_Activity_
Out of the records below, copy all lines in which the word "order" occurs.

_Dataset excerpts_
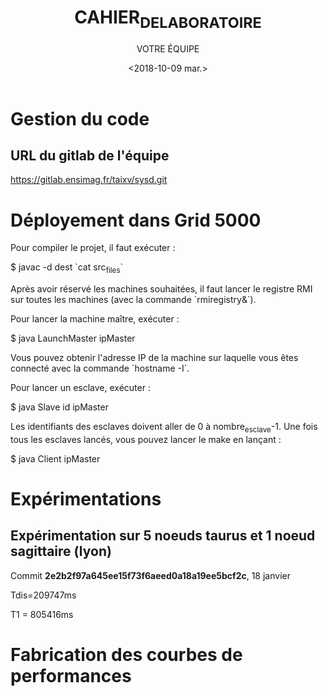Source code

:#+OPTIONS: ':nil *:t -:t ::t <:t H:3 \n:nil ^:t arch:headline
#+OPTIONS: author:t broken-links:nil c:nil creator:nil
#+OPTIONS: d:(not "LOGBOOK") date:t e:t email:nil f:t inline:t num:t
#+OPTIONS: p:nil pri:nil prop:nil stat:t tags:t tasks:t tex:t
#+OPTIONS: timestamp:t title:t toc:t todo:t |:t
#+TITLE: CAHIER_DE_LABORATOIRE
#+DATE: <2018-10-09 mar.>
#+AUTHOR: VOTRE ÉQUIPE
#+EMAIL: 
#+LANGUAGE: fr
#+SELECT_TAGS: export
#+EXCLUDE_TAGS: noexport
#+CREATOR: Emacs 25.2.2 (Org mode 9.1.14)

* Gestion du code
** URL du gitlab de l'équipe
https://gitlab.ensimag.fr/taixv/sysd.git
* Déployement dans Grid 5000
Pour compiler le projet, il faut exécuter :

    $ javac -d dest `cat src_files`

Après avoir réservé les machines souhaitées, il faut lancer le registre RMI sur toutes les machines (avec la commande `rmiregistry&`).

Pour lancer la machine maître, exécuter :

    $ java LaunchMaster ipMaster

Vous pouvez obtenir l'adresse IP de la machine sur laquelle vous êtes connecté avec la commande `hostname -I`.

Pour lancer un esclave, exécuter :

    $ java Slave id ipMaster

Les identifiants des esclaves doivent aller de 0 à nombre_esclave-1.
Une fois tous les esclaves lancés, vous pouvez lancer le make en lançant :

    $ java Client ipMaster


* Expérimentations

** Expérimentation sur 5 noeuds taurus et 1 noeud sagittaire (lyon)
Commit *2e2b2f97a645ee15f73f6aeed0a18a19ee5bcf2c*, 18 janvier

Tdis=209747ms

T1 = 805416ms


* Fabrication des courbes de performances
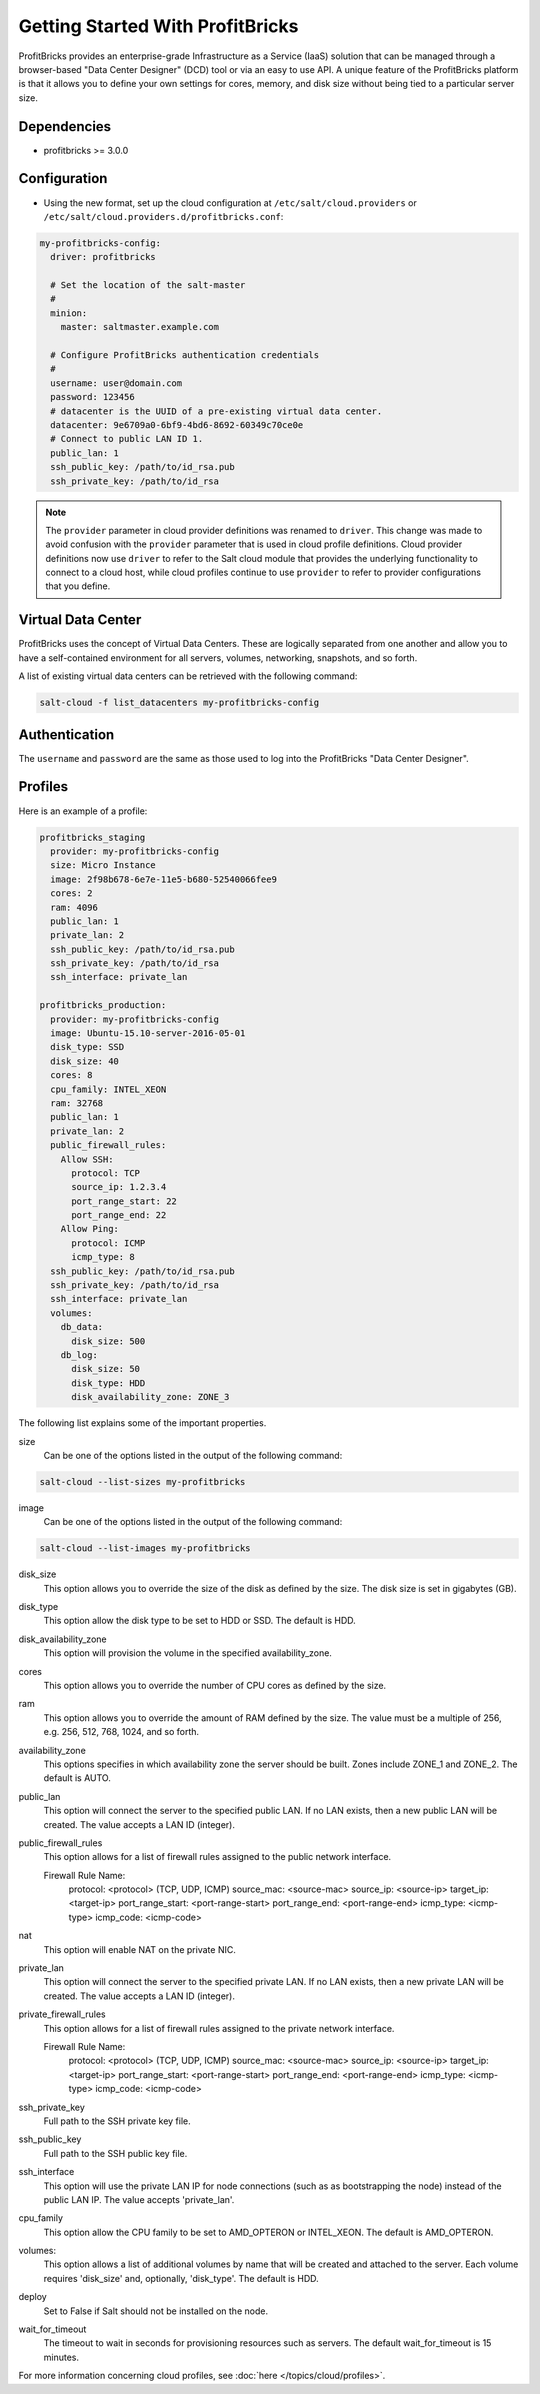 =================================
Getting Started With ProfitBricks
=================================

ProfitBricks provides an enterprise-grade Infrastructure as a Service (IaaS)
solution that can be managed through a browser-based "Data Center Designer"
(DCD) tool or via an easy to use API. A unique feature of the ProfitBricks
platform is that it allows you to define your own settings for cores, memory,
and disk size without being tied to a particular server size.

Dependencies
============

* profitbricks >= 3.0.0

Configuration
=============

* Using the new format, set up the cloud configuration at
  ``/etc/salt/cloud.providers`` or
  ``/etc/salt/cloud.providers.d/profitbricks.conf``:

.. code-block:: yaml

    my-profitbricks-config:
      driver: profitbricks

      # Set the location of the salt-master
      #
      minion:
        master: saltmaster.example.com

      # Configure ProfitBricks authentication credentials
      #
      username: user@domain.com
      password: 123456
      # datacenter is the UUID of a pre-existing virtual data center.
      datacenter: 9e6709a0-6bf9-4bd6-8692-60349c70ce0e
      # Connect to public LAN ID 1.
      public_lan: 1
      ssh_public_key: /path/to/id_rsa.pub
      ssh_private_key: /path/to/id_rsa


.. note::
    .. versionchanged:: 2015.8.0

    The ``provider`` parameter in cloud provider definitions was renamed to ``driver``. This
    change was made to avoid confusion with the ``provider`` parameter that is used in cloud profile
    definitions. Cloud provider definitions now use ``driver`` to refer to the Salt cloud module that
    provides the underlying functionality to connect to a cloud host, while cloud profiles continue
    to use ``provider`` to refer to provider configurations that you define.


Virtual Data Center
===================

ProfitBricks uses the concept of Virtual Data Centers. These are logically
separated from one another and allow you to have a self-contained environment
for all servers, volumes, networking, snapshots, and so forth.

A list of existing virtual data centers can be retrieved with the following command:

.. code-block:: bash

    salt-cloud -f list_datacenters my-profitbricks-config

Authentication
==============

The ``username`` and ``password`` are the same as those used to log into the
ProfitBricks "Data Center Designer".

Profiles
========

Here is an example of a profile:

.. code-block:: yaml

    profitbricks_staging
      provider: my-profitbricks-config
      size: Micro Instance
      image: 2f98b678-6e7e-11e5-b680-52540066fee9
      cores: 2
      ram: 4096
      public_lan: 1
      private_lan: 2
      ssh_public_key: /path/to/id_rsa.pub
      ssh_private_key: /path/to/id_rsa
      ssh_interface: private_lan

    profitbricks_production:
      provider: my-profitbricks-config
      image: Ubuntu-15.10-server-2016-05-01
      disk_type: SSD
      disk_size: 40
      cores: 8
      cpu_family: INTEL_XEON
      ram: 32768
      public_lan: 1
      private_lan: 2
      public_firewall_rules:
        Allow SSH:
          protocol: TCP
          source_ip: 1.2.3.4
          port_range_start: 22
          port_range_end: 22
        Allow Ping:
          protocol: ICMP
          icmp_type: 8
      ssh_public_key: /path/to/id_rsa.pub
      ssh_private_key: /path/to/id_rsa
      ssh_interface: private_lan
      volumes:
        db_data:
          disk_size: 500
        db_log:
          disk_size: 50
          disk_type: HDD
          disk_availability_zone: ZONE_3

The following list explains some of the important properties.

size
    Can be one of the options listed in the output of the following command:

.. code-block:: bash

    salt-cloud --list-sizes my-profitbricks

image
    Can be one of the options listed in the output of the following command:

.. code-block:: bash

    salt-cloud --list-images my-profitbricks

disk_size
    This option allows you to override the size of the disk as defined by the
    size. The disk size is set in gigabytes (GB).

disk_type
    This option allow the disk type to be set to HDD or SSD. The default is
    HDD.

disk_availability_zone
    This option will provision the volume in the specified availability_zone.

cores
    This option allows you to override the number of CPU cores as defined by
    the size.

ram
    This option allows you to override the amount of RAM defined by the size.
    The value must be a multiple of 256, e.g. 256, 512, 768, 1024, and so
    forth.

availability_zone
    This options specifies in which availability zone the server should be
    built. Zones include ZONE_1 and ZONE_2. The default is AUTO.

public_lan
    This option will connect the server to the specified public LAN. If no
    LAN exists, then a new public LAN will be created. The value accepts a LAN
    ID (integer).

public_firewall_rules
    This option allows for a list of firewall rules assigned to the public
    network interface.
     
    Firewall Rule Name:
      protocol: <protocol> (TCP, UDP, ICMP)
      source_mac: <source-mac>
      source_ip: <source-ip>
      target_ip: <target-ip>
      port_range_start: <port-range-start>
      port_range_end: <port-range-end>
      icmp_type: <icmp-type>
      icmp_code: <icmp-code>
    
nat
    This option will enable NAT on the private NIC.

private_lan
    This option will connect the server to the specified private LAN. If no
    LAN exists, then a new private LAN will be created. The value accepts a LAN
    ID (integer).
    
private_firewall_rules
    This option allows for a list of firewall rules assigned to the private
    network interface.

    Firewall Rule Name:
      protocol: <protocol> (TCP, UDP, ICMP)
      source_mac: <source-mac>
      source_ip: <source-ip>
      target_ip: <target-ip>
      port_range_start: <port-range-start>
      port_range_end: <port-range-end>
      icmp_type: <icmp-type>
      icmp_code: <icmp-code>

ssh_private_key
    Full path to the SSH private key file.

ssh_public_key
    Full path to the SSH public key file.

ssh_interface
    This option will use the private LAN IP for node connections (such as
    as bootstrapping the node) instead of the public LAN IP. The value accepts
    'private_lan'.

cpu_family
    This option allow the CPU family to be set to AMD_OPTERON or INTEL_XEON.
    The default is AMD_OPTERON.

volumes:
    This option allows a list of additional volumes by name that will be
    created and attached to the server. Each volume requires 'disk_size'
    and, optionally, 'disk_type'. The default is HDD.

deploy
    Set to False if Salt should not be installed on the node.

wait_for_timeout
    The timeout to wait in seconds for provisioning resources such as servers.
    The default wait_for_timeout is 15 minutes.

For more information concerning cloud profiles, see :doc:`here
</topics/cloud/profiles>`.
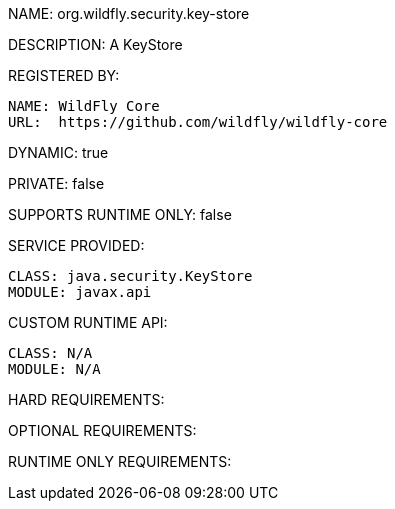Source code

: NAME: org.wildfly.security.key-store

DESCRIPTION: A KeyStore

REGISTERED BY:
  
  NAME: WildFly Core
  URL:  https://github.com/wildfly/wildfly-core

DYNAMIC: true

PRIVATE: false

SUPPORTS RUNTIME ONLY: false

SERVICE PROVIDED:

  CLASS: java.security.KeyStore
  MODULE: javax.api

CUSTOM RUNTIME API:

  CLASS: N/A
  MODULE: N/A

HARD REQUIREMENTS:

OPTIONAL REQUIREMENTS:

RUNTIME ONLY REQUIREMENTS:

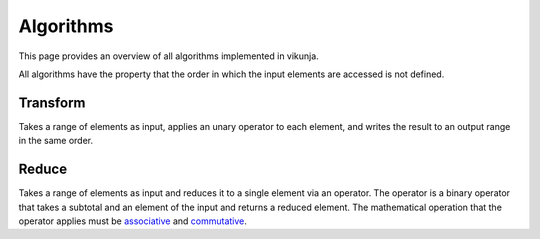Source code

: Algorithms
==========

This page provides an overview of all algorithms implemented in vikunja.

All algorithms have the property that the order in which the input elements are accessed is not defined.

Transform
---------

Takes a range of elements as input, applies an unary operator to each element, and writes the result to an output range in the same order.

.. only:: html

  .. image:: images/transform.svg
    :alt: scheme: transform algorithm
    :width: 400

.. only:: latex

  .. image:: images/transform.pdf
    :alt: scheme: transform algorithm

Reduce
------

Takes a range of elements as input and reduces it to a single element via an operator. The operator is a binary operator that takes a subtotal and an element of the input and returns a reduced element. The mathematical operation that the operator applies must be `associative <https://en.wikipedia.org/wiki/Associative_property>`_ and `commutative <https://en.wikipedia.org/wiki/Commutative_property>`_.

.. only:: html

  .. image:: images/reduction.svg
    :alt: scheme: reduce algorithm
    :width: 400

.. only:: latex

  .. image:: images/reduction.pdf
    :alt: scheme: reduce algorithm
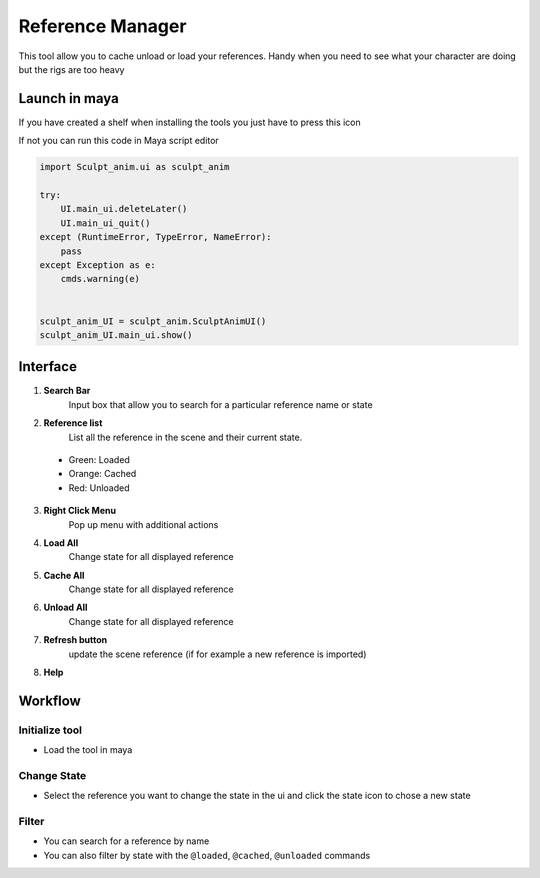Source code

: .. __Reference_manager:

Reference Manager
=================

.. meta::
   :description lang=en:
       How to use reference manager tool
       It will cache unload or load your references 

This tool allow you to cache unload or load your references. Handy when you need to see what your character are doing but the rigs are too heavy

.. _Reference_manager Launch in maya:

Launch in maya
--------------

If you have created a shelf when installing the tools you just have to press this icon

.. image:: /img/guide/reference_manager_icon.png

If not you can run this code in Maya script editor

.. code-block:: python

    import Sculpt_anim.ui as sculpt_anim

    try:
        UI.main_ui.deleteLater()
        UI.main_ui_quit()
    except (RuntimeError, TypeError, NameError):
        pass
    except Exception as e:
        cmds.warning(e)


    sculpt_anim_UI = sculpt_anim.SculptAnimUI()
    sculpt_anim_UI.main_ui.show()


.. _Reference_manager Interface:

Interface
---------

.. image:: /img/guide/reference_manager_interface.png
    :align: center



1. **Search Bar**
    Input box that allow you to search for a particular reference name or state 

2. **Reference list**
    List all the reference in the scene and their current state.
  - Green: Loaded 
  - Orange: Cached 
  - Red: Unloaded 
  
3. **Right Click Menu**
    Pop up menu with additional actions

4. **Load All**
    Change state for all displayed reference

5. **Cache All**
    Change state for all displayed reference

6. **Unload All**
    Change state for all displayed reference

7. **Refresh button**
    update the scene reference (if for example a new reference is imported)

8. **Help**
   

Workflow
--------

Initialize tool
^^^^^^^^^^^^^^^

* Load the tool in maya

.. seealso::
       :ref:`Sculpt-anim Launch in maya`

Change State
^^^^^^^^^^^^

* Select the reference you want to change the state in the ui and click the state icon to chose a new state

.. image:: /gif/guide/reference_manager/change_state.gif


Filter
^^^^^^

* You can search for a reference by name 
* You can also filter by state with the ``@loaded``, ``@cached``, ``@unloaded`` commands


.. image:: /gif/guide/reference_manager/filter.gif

_Written response_
All algorithms have the property that the order in which the input elements are accessed is not defined.
Takes a range of elements as input, applies an unary operator to each element, and writes the result to an output range in the same order.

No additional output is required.